Below we highlight historical charts of the Merrill Lynch High Yield and Corporate Credit Spread indices since the end of 1996. These indices measure the difference between yields on comparable length Treasuries and high yield and corporate bonds. The current yield spread between corporates and comparable Treasuries is 540 basis points (bps), while the spread for high yield bonds is 1,544 bps. At their peak, high yield bonds were yielding 21.82% more than comparable Treasuries, so the spread is down 29.24% from its high. Corporate spreads are down 17.68% from their peak. While it's a great sign to see spreads come in, the charts show that they are still extremely high from a historical perspective.
Your charts should go back more than 12 years. Arguably the credit cycle is normally longer than that.
Posted by: Macstibs | April 17, 2009 at 01:57 PM
Thank you very much for tracking important spread. I've been trading this one by buying closed-end junk bond funds and selling 10-Treasury calls against them. It's working quite well. The yield on the junk is about 14%, so they are spinning off cash. The short call is profiting through time-decay. And the position has a growing, unrealized profit because the spread is gradually reverting.
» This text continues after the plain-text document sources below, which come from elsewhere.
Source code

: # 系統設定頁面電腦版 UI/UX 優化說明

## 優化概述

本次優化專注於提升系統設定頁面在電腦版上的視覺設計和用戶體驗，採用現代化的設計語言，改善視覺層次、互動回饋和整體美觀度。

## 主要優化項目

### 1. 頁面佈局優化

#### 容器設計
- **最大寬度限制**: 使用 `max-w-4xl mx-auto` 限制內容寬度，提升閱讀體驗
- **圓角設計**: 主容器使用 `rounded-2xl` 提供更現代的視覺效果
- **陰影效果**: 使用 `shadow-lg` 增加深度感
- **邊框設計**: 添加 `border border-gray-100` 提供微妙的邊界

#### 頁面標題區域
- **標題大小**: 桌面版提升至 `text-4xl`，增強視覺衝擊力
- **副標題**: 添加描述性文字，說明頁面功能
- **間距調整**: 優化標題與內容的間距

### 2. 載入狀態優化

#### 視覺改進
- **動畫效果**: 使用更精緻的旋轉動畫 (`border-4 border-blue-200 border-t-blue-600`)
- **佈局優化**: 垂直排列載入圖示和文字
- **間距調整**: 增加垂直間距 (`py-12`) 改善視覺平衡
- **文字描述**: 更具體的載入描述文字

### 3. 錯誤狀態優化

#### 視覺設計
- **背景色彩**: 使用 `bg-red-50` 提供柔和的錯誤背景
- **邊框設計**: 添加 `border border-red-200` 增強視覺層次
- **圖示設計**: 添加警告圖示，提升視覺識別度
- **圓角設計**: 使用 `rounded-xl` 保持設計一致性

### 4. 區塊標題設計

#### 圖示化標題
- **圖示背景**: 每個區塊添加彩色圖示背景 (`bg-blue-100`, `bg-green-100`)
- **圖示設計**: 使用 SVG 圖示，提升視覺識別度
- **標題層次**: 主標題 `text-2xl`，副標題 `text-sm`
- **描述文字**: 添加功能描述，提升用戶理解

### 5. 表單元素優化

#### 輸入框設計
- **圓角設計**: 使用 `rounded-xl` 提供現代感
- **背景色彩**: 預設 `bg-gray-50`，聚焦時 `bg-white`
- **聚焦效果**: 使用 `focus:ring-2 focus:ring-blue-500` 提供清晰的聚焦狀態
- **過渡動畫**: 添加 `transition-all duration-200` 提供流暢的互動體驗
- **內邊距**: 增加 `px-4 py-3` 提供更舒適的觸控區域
I think there is more juice remaining is this one.
Posted by: Paul Teetor | April 17, 2009 at 04:41 PM
Doesn't this reflect the Fed's purchase of Treasuries--i.e., setting a de facto low rate for US bonds will make the spreads look historically wide since in the absence of the Fed purchase of Treasuries the rates for govies would be much higher?
I hate to be the one to say it, but historical spread data may not matter much anymore in this new era. . .
Posted by: butwhatdoIknow? | April 19, 2009 at 08:07 PM
Every spread/bond/gold chart looks like S&P 500 upside down.
Any regional stock index looks the same.
I don't see any relevance in looking at same chart over and over and over again !!!